Я подумал о матери, о которой так ничего толком и не знал и которой я послал из Хельсинки телеграмму от своего имени, где написал, что отец умирает. Никогда до болезни отец сам не заговаривал о ней; еще ребенком я создал себе свой образ матери, составленный из обрывков воспоминаний и дополненный воображением; отец в те годы казался мне человеком странным и непонятным, мы жили только вдвоем, и он всегда стремился стать самым серьезным и авторитетным специалистом в своей области, и кажется, в какое-то время так оно и было; а я рос возле него и ходил в разные школы, потому что мы часто переезжали с места на место, и каждый раз снова пытался заводить друзей в школе и во дворе; мне это давалось нелегко. Я не знал, ушла ли мать к другому или просто однажды почувствовала, что по горло сыта отцовскими причудами; я никогда об этом не спрашивал: раньше не осмеливался, а теперь просто не стал бы из жалости к одинокому стареющему человеку. Тем более что за последний год он очень переменился: и его взгляды, и его отношения с окружающими — все изменилось, и мне очень не хотелось бы причинять ему боль, и менее всего теперь, когда стало ясно, что у него рак и что его отправят домой умирать. А у матери после того, как они расстались, все равно ничего хорошего не вышло; и я не уверен, что захочу когда-нибудь встретиться с ней. Жизнь, наверное, ожесточила ее, так я по крайней мере думаю; прошло уже больше тридцати лет с тех пор, как она ушла от нас, а до этого были еще пять лет, ее лучшие годы, которые она провела с отцом, вынужденная сносить его тогдашние чудачества; она пыталась найти работу, искала сначала место получше, потом уже любое, самое обычное, только чтобы прокормиться и хоть как-то жить; по крайней мере так я когда-то понял из отрывочных фраз отца, когда он, неохотно и с горечью, отвечал на мои вопросы.
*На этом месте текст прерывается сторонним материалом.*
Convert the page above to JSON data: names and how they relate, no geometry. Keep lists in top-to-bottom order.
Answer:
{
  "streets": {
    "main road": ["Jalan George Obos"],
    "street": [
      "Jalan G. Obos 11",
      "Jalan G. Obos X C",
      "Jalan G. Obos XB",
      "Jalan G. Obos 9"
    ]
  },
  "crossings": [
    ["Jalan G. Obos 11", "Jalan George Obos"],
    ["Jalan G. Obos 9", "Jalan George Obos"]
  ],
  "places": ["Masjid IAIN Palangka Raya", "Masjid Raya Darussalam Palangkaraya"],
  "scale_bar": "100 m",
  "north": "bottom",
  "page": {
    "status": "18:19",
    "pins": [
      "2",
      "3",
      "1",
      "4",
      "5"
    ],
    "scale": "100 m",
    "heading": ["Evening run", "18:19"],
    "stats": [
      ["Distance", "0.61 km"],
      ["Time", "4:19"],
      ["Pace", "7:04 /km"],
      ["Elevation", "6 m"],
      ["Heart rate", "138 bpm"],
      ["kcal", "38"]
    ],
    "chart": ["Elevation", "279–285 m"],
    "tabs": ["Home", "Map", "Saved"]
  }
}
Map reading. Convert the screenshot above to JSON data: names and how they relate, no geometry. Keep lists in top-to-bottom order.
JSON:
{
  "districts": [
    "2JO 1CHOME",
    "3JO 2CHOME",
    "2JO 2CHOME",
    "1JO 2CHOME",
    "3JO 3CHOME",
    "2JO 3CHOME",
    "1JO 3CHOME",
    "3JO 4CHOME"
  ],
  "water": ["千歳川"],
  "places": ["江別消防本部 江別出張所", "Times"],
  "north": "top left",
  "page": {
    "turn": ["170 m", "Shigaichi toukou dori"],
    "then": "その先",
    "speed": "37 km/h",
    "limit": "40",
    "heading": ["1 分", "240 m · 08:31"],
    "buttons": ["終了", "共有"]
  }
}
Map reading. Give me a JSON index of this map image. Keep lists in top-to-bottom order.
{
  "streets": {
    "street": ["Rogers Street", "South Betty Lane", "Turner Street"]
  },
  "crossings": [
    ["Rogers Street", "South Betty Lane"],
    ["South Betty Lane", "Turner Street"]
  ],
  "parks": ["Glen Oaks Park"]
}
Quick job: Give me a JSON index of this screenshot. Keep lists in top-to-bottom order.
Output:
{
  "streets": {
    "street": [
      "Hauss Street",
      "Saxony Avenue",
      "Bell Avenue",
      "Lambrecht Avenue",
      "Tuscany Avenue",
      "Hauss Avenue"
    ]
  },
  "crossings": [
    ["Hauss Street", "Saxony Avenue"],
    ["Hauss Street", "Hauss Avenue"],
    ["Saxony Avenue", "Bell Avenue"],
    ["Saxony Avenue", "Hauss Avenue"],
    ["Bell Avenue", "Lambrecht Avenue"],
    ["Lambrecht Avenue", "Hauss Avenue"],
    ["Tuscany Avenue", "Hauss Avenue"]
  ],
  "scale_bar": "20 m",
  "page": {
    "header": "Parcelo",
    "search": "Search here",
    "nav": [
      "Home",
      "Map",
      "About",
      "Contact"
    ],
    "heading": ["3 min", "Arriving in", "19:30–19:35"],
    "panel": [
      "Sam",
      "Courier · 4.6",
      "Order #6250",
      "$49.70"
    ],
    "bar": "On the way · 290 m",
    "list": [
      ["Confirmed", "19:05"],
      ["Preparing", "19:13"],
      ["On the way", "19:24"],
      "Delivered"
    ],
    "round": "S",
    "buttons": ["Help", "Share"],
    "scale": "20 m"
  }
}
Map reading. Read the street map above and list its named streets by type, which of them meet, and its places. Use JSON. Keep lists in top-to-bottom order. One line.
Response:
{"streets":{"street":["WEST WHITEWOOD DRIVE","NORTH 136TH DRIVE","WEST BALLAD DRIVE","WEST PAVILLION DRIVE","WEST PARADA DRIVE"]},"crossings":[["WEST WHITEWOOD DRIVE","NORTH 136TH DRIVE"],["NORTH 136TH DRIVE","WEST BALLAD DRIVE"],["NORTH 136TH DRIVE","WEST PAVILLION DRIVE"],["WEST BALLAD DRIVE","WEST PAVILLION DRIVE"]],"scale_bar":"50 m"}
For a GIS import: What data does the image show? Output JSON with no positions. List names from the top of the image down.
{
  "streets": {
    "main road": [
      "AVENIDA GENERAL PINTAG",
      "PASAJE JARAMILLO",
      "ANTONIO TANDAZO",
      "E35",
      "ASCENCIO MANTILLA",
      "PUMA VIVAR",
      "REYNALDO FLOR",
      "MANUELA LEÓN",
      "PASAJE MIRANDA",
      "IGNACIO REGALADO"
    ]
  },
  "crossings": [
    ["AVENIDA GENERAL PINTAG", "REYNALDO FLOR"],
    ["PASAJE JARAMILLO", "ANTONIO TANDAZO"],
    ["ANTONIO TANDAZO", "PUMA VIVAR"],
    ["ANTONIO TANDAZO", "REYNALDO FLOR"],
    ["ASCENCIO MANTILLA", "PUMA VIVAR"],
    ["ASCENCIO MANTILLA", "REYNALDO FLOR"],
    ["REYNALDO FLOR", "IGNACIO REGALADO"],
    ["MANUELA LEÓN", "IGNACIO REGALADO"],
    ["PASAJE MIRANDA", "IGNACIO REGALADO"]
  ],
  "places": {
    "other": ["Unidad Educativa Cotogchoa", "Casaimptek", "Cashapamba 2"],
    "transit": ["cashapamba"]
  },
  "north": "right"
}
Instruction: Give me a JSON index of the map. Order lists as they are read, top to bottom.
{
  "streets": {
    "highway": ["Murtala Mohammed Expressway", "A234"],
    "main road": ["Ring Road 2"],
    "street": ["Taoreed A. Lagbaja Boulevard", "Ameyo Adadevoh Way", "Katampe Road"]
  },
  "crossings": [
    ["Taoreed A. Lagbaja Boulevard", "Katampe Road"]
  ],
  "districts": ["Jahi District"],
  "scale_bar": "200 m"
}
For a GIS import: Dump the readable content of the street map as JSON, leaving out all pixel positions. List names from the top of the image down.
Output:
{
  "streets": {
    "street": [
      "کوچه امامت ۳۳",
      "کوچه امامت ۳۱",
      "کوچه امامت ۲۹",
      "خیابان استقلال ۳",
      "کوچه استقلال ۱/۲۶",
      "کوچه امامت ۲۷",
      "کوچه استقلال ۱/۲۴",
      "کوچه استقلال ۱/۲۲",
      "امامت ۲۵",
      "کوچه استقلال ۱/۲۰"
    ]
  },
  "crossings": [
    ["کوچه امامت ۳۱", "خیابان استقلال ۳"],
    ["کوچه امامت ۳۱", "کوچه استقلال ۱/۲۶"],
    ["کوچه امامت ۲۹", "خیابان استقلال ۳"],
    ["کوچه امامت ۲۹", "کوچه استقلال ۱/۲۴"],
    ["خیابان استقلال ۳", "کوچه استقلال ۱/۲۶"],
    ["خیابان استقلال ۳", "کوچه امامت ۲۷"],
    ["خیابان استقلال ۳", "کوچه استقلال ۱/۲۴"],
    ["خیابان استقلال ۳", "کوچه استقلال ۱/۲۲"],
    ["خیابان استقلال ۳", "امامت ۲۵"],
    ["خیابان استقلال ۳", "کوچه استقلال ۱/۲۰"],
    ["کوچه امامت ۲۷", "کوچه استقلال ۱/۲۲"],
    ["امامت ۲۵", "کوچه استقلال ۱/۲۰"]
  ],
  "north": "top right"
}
Я обнял Мирью за плечи и привлек к себе, она подняла голову, чуть улыбнулась, уже не такая сумрачная, и мы двинулись вниз. Но идти по этим лестницам обнявшись было невозможно: ступени за многие годы стерлись, а кроме того, они были такой ширины, что на каждой из них приходилось делать еще по маленькому шажку; все это никак не способствовало слаженному и ритмичному спуску вдвоем, и мне пришлось Мирью отпустить.
— Если бы я только тебя знала, — сказала она.
— Ты и так все про меня знаешь, — ответил я.